For many years now, but perhaps most prominently during the Obama era, Christianity has been the subject of harsh criticism and ridicule primarily by the progressive left. At the 2015 Easter Prayer breakfast, Barack Obama himself said, “As I Christian, I am supposed to love. And I have to say that sometimes when I’ve listened to less than loving expressions by Christians, I get concerned.” Also in 2015, at the National Prayer Breakfast, the 44th president demanded that Christians “get off their high horse” about Christian persecution. “Remember that during the Crusades and the Inquisition, people committed terrible deeds in the name of Christ,” Obama said. “In our home country, slavery and Jim Crow all too often was justified in the name of Christ.”

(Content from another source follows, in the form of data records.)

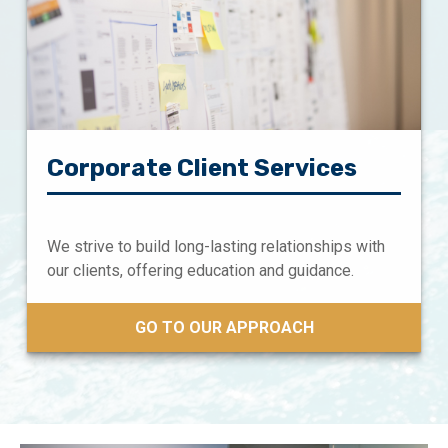
Corporate Client Services
We strive to build long-lasting relationships with
our clients, offering education and guidance.
GO TO OUR APPROACH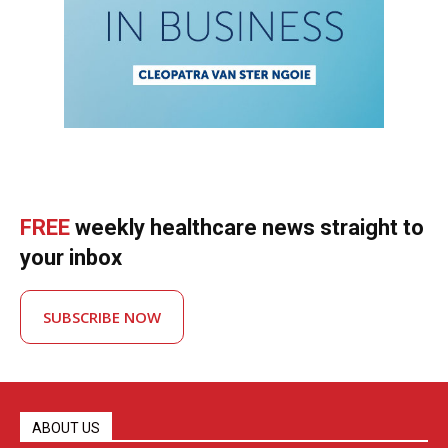
FREE
weekly healthcare news straight to
your inbox
SUBSCRIBE NOW
ABOUT US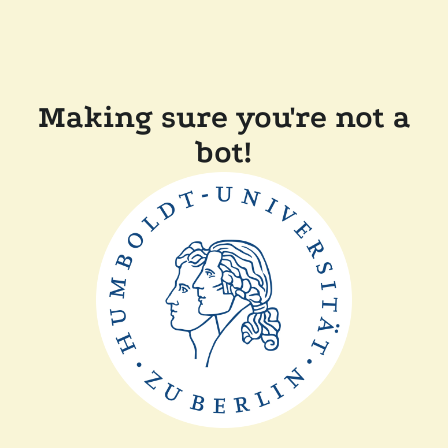
Making sure you're not a
bot!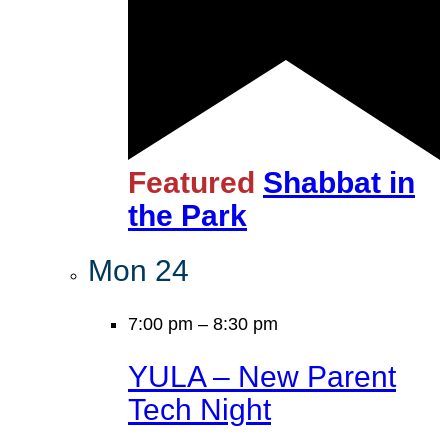
Featured
Shabbat in
the Park
Mon
24
7:00 pm
–
8:30 pm
YULA – New Parent
Tech Night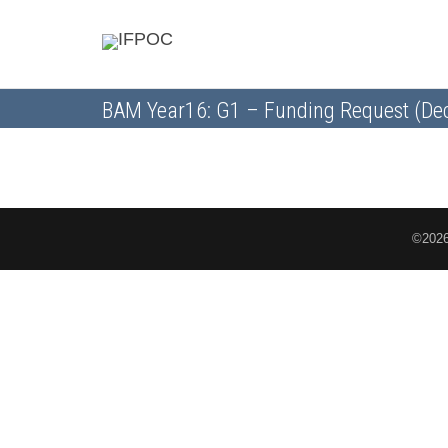
BAM Year16: G1 – Funding Request (Dec
©2026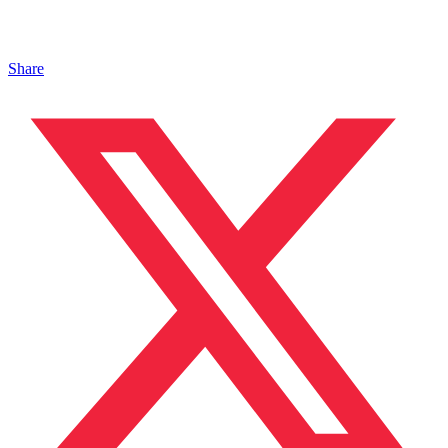
Share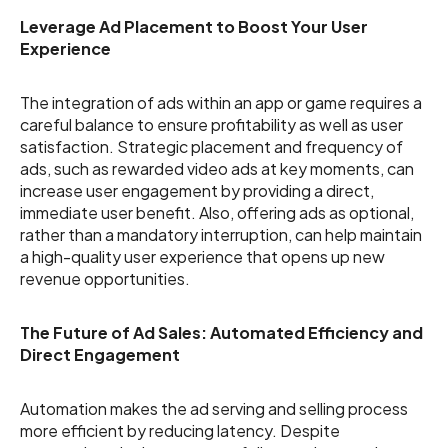
Leverage Ad Placement to Boost Your User
Experience
The integration of ads within an app or game requires a
careful balance to ensure profitability as well as user
satisfaction. Strategic placement and frequency of
ads, such as rewarded video ads at key moments, can
increase user engagement by providing a direct,
immediate user benefit. Also, offering ads as optional,
rather than a mandatory interruption, can help maintain
a high-quality user experience that opens up new
revenue opportunities.
The Future of Ad Sales: Automated Efficiency and
Direct Engagement
Automation makes the ad serving and selling process
more efficient by reducing latency. Despite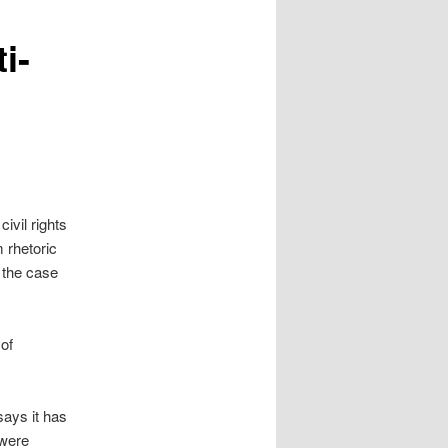
i-
ivil rights
 rhetoric
 the case
 of
ays it has
 were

There are several more examples of Christian discrimination throughout Barack Obama’s time in office. Billy Graham of the Billy Graham Evangelistic Association has gone on record claiming that Obama’s Internal Revenue Service targeted his group and attempted to intimidate them. The owners of a small bakery in Colorado faced one year in jail for refusing to bake a wedding cake for a homosexual couple because it conflicted with their religious beliefs. The federal government and the Park Service have established a new rule requiring those who wish to hold baptisms in public places to apply for a permit at least 48 hours in advance of the ceremony.
Now, sadly, it appears that this same anti-Christian mentality has started to invade the video game industry. Far Cry 5 will undoubtedly be a fun game and will most likely sell millions of copies within the first few months, but when it comes to having respect for the world’s most popular religion, Ubisoft seems to be lacking.